The European Union reiterated on Monday (30 November) that it remained committed to work for the peace in the Middle East despite the fact that Israel suspended it from the diplomatic process following the controversial decision to label products imported from Jewish settlements. Israel’s Prime Minister Benjamin Netanyahu announced that his cabinet “ordered suspension of diplomatic contacts with the institutions of the European Union and its representatives on this issue.” The ban would allegedly be valid for the duration of a reassessment of the EU’s role in peace talks, though business and trade with the 28 Member States will run as usual.
EU foreign policy chief, Federica Mogherini, discussed the labeling affair with Mr Netanyahu yesterday on the sidelines of the UN climate summit in Paris.

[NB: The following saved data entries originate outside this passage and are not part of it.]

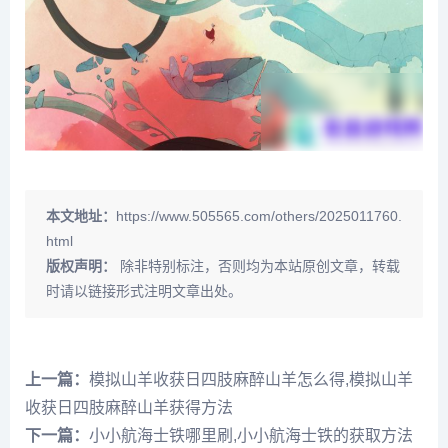
本文地址：
https://www.505565.com/others/2025011760.
html
版权声明：
除非特别标注，否则均为本站原创文章，转载
时请以链接形式注明文章出处。
上一篇：
模拟山羊收获日四肢麻醉山羊怎么得,模拟山羊
收获日四肢麻醉山羊获得方法
下一篇：
小小航海士铁哪里刷,小小航海士铁的获取方法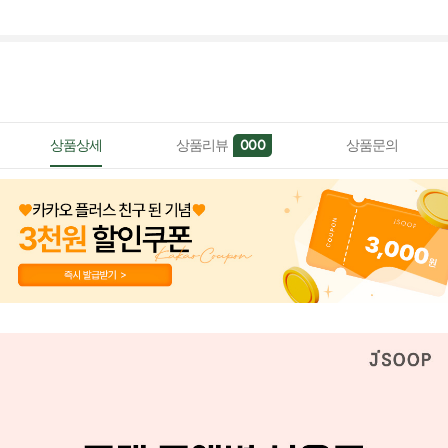
상품상세
상품리뷰
상품문의
000
페이코 ID로 페이
PAYCO 바로구매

European Commission foreign affairs spokesperson, Maja Kocijancic, commented that “when it comes to the Middle East peace process, the EU continues and will continue to work on this in the quartet… with our partners”, adding that “peace in the Middle East is of interest to all”. Ms Kocijancic reaffirmed that “EU-Israeli relations are good, broad and deep and this will continue”.

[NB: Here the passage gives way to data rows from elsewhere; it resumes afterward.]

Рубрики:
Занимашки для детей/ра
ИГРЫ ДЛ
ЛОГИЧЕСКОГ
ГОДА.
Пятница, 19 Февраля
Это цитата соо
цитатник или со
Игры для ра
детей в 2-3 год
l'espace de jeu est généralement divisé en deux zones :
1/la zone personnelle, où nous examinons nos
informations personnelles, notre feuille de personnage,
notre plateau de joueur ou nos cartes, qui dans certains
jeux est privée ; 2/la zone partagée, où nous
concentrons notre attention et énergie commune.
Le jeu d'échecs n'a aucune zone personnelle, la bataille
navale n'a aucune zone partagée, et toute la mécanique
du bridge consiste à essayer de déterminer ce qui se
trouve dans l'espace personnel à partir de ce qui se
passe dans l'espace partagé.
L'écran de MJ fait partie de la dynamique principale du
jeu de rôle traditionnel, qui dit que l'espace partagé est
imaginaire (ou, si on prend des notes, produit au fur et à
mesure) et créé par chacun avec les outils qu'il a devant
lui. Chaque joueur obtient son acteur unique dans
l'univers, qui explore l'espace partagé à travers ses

The EU is a member of the so-called Quartet on the Middle East, a foursome of nations and international and supranational entities involved in mediating the peace process in the Israeli-Palestinian conflict. The initiative to set up the Quartet evolved following the outbreak of the Second Intifada in September 2000 and the fruitless cease-fire attempts that ensued. The most recent attempt at peace in the region was supposed to be the result of the US-backed peace talks between the Palestinians and Israel, which, however, collapsed in April 2014 after nine months of futile discussions and mutual blame.